Peter Ritz ’19, from Plano, Texas, is one such student. He first met Rockwell as a graduate sports dietetic assistant at Virginia Tech in 2017 and worked full time overseeing nutrition programs for the soccer, women’s lacrosse and tennis teams while completing his master’s degree in applied nutrition and physical activity through Online Masters Program in Agricultural and Life Sciences at the College of Agricultural and Life Sciences. Ritz was the first to graduate from the Concentration in Applied Nutrition and Physical Activity.
The relationship began when Ritz asked if Rockwell would serve as an advisor to the masters committee due to his background in sports nutrition.
“I was interested in omega-3 fats, like fish oil, because I had read research linking them to brain health and was surprised that the NCAA supplement rules were ‘era did not allow schools to provide them to athletes, “said Ritz. “My initial proposal was to investigate and take blood samples from 50 of my athletes at Virginia Tech to learn more about their overall omega-3 status.”
Ultimately, Ritz received funding from the Collegiate and Professional Sports Dietitians Association and his project ended up involving 1,500 athletes at eight other Power 5 schools across the country. This project, published in PLoS One in 2020, helped demonstrate that athletes were not getting adequate levels of omega-3s in their diets, and ultimately the NCAA changed the rules regarding omega-3 supplements during the research process.
âI volunteered to help with this project after completing my masters as a side job because I am passionate about sports science research and I see how important it could be for health and well-being. long be thousands of athletes, âsaid Ritz. âOne of the things I love most about Michelle is that she treats everyone, regardless of their level of education, like an equal member of the research team. She truly believes in every student she comes in contact with and wants to see them succeed.
Ritz first helped set up the project within Virginia Tech’s athletic department, gaining approval from coaches, administration, and sports medicine staff.
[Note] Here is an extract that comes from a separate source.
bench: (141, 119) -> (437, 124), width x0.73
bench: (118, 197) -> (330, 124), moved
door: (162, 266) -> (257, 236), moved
Most recently, he has focused on data analysis and helped Rockwell plan and write results publications.
âEssentially, what started out asking Michelle to be one of my masters committee members has turned into the most impactful professional relationship I’ve ever had,â said Ritz, now a sports football dietitian. at Northwestern University.
A proof of concept study
The research is in the final phase: the analysis of the results. And so far, said Rockwell, these results are promising. For example, some biomarker concentrations and neurocognitive measures were better in participants who took DHA supplements compared to those who took a placebo.
âSometimes we make recommendations to athletes on nutritional supplements that are in the ‘probably helpful’ category and unlikely to be harmful. Our current evidence certainly points in that direction, âsaid Rockwell.
Important next steps in the research involve the full analysis of the results, including the MRI results, which are expected next month. The research team will then submit the results to peer-reviewed journals while designing future work to repeat the study on a much larger group of athletes to confirm the results.
This research, in particular, could apply to all athletes and all sports. To that hockey player who makes repeated hits or bumps on the boards. This basketball player with a physical style of play. And the volleyball player who constantly hits the ground.